RAG vs. Non-RAG LLMs: What DOTs Need to Know
Who Comes Up with All These Acronyms?
If you’ve spent any time reading about AI (which based on the conversations we’re having is…all of you!), you’ve probably run into the acronym RAG—which stands for Retrieval-Augmented Generation. (And of course, LLMs — Large Language Models).
And you probably sighed, rolled your eyes, and muttered: “Another acronym? Really?” Don’t ask us who names these things.
But despite the clunky name, RAG is an important concept for state DOTs considering AI-driven solutions. And understanding why RAG exists and what its limitations are is critical for making informed decisions when evaluating vendors.
Let’s break it down in plain terms.
LLMs Have Token Limitations (And RAG Tries to Fix It)
Most people assume that AI models—like ChatGPT or Google Gemini—can just “read” a document like a person does. That’s not how they work.
LLMs have token limitations, or the maximum amount of text they can process at one time. It’s like a mental “working memory” for the model. Some models, like Gemini, can handle thousands of pages at once. But eventually, you hit an upper limit.
🔹 What if you have a million pages? What about ten million? 🔹
At that scale, the AI simply can’t keep everything in memory at once. That’s where RAG comes in.
How RAG Works (And Where It Fails for DOTs)
Instead of trying to process an entire 600-page standard operations manual at once, RAG breaks it into smaller chunks and retrieves only the most relevant pieces when you ask a question.
It’s like using a search engine: instead of remembering everything, the model pulls up snippets it thinks are useful and stitches them together to generate an answer – it cherry picks.
✅ This is great for searching and retrieving specific facts.
🚨 But it introduces a major problem for what transportation agencies are trying to solve: loss of context.
Chunking: The Root of Many AI Mistakes
When AI systems chop up a long document, they don’t always do it intelligently.
💡 Think about an SOP for a traffic incident on I-85:
- The first few pages define contents, key terms and stakeholders.
- Middle sections contain various response procedures.
- Later pages reference specific contacts and geographies.
If a RAG retrieves a few random chunks but loses the connection between them, it can generate an answer that sounds confident—but is wildly incorrect.
🚦 Example: A model might retrieve a protocol for a lane closure but fail to reference the section that says it doesn’t apply during rush hour.
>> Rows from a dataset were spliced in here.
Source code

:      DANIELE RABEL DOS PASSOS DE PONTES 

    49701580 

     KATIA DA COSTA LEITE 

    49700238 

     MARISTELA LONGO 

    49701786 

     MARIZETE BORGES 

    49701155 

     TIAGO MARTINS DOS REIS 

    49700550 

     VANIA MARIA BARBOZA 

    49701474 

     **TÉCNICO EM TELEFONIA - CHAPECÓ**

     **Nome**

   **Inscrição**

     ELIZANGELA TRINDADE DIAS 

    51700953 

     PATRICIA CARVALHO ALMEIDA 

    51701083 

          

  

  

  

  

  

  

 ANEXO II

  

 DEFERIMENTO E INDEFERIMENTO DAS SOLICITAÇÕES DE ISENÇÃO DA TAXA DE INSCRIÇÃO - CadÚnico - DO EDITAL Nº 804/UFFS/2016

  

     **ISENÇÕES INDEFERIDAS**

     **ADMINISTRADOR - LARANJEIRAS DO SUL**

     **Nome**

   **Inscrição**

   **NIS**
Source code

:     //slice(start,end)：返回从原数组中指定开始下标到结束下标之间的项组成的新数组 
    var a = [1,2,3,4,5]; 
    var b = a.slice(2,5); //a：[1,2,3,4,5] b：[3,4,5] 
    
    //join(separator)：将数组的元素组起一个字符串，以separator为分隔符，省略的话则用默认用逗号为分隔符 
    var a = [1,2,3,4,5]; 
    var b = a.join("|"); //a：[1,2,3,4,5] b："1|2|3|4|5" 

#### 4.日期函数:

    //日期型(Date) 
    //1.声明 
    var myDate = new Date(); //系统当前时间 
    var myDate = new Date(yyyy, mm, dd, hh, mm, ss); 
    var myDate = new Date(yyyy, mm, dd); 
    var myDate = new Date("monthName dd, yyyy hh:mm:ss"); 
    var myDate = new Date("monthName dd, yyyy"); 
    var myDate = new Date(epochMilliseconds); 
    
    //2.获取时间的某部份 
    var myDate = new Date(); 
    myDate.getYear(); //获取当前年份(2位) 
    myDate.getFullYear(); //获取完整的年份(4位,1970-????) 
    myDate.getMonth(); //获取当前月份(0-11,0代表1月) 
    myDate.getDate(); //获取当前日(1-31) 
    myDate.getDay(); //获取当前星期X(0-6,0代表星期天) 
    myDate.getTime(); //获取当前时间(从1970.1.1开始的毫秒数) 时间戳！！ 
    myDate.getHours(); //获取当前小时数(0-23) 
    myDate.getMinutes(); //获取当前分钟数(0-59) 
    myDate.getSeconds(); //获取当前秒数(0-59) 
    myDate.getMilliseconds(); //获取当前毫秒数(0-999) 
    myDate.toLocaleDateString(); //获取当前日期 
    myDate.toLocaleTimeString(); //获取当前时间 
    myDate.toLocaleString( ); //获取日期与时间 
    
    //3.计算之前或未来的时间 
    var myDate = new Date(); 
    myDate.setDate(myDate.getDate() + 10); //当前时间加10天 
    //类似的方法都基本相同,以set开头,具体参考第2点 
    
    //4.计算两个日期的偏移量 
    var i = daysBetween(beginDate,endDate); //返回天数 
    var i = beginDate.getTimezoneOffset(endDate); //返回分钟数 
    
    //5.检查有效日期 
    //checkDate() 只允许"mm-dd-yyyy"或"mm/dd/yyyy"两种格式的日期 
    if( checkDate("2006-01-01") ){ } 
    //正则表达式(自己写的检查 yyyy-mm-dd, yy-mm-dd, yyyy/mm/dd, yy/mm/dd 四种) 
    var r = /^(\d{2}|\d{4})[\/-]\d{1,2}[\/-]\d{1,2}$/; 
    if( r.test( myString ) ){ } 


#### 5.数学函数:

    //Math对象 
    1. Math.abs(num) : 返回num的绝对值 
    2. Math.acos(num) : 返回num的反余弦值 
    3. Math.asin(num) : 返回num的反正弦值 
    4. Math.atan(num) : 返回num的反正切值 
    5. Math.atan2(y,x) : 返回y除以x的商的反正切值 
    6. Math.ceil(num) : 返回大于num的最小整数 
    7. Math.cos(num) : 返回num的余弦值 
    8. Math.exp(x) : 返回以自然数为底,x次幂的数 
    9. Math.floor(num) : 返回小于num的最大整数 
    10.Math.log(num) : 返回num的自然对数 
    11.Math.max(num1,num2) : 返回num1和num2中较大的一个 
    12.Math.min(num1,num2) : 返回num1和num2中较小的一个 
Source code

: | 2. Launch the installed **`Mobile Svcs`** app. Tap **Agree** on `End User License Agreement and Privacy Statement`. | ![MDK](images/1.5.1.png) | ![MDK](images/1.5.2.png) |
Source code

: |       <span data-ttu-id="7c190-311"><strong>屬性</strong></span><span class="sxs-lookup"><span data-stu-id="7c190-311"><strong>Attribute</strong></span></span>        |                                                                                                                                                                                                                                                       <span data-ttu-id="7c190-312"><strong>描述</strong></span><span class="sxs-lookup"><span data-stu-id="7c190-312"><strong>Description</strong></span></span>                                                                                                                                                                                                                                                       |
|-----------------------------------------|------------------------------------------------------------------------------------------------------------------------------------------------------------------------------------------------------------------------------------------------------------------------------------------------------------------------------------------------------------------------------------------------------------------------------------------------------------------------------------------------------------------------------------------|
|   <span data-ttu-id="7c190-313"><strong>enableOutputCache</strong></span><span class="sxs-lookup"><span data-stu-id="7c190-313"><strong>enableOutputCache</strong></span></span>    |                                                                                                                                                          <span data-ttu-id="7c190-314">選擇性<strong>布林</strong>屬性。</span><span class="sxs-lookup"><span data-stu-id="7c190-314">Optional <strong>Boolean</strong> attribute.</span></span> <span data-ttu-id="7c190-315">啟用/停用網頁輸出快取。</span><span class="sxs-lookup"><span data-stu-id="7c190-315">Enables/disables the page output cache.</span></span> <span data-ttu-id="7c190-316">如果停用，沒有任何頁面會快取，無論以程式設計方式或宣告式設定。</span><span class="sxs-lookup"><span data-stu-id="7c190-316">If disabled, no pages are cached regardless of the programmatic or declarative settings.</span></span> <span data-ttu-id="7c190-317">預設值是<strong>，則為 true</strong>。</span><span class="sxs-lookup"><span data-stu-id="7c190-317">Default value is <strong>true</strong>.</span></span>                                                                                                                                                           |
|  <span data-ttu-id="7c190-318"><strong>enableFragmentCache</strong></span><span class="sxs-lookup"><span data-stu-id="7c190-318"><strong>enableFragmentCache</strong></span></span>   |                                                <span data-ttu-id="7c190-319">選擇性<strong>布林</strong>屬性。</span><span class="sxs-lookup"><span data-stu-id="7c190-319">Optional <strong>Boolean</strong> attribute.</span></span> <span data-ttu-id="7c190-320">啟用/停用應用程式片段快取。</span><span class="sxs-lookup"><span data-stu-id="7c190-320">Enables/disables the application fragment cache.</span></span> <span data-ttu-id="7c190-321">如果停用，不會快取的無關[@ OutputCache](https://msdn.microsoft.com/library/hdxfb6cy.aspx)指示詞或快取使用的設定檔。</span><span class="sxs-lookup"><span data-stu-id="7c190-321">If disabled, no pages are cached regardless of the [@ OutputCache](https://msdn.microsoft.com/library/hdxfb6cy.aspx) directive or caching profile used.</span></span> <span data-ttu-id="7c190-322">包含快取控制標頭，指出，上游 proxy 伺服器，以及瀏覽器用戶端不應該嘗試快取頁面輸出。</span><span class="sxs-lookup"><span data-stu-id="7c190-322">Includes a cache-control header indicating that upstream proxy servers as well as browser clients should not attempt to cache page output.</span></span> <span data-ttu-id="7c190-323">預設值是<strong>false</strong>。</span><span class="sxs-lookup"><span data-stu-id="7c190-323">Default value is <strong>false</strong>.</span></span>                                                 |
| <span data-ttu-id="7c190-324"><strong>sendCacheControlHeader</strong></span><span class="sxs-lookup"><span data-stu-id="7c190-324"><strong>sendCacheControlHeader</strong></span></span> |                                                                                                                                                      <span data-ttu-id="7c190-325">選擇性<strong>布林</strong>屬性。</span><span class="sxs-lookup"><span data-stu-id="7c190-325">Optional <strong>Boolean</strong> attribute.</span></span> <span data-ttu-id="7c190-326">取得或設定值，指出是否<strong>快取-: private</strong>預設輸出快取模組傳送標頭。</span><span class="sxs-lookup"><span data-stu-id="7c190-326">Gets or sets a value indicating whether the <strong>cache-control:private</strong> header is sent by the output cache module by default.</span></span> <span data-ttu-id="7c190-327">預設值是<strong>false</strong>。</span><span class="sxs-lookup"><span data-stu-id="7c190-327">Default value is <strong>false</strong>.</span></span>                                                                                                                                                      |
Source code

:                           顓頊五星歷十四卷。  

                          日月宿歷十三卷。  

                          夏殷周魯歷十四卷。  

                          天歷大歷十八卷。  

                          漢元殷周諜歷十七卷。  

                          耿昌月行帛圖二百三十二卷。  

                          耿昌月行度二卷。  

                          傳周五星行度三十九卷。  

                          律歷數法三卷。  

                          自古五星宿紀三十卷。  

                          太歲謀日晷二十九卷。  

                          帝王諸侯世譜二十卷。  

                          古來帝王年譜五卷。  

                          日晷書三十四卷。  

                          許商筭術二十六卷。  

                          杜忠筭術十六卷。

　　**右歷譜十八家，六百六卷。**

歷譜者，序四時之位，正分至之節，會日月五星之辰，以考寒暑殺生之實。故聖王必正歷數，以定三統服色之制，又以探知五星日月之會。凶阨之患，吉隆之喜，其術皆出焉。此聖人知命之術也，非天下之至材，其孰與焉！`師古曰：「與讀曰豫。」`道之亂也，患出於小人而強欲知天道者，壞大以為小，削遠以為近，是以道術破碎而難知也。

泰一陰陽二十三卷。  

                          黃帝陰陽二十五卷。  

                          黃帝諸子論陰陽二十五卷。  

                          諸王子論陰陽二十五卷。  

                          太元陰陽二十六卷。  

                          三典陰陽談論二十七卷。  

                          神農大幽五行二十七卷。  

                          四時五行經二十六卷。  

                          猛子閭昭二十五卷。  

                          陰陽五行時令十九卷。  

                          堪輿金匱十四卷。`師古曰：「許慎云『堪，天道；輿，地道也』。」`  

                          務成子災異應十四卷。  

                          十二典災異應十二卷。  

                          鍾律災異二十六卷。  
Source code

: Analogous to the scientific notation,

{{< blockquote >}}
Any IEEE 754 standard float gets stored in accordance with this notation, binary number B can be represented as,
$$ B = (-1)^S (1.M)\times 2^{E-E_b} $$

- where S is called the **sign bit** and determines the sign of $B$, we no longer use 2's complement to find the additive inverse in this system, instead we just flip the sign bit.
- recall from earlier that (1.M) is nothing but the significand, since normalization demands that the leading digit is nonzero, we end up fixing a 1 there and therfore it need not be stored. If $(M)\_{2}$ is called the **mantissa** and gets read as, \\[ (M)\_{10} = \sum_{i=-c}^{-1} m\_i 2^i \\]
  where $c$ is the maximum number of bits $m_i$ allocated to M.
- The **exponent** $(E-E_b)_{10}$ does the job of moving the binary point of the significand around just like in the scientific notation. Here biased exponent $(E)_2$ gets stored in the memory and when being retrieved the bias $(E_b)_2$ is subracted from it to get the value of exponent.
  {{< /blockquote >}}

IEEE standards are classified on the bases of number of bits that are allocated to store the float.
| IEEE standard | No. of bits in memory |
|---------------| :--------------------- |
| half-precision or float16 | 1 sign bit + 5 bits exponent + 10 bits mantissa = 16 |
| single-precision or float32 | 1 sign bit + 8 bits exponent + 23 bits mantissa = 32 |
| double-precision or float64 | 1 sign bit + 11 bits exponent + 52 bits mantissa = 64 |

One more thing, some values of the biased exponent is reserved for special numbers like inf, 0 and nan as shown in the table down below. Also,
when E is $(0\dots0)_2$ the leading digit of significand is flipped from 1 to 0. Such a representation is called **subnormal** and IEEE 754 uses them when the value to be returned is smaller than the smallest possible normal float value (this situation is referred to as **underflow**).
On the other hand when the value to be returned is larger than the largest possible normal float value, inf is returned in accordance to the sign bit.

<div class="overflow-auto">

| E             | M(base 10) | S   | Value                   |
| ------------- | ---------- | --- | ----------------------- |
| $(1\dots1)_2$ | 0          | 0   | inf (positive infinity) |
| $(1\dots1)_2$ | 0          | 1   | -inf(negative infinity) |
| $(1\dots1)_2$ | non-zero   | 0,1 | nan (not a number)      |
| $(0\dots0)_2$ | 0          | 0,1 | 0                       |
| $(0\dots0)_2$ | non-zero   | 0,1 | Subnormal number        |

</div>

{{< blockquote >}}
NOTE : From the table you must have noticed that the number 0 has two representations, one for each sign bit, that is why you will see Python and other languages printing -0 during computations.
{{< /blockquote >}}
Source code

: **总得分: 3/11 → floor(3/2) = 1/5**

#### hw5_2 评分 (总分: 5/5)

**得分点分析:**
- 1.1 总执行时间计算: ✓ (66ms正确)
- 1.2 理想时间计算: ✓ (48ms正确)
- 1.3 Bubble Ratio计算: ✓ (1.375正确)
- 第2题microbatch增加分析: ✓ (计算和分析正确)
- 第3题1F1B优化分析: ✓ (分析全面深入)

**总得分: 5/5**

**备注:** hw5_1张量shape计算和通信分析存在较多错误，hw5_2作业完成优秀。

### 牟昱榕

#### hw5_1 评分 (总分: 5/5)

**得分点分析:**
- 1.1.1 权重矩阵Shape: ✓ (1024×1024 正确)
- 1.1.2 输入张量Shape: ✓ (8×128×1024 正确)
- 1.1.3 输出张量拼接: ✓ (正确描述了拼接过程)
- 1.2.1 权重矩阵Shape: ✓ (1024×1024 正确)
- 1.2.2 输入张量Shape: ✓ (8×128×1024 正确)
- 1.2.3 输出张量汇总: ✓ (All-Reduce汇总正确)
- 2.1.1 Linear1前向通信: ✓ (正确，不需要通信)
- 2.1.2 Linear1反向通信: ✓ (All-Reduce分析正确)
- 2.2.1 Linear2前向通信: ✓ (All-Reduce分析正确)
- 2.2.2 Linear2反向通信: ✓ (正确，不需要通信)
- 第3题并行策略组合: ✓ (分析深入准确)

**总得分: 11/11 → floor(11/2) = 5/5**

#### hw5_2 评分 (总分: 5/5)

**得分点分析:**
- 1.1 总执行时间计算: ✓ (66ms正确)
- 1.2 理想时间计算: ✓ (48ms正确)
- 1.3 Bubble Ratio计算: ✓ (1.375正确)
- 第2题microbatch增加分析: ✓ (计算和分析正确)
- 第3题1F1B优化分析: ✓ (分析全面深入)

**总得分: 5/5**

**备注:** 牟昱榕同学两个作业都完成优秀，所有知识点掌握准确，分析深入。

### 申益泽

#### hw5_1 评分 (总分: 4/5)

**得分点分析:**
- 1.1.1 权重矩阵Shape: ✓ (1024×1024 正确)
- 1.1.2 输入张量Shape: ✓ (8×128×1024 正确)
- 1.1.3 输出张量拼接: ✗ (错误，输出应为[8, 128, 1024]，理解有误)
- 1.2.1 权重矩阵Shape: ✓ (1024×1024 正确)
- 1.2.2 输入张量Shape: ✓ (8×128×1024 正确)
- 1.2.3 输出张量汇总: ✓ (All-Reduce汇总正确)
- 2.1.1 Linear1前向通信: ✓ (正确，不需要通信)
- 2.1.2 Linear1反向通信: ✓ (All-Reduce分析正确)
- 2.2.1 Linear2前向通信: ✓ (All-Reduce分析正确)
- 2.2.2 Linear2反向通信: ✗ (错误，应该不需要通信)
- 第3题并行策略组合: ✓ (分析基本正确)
Many AI hallucinations when using a RAG often stem from the chosen chunking strategy (how documents are split up).
- Generally, bigger chunks means less context is lost, but will probably be slower,
- whereas smaller chunks means more context is lost, but probably faster.
The errors come in when the model tries to stitch together what was retrieved with too little context.
So What Does This Mean for State DOTs?
The reality is most DOTs aren’t going to be building tools on top of LLMs themselves. But they will be buying solutions that incorporate them!
🔹 Key Takeaway: When evaluating vendors, ask how they handle context and chunking. They should be able to give you a good (and nuanced) answer. 🔹
Some key questions to consider:
1️⃣ How does the system retrieve relevant information? Does it rely solely on RAG, or can it process long documents holistically using other strategies (to be covered in another article!)?
2️⃣ Does it preserve document structure? Can it understand the relationship between sections of an SOP, or does it treat each page as an independent fact?
3️⃣ How does it prevent hallucinations? If it loses context, does it have a fallback mechanism to avoid misleading answers?
AI in transportation isn’t just about having the latest tools—it’s about making sure those tools work in the real-world complexity of DOT operations.
The Future of AI in Transportation: RAG Is Not a Silver Bullet
RAG is an important step forward in AI-powered retrieval, but it’s not a one-size-fits-all solution. State DOTs need to understand where it excels—and where it falls short—so they can make smart investments in AI-powered tools.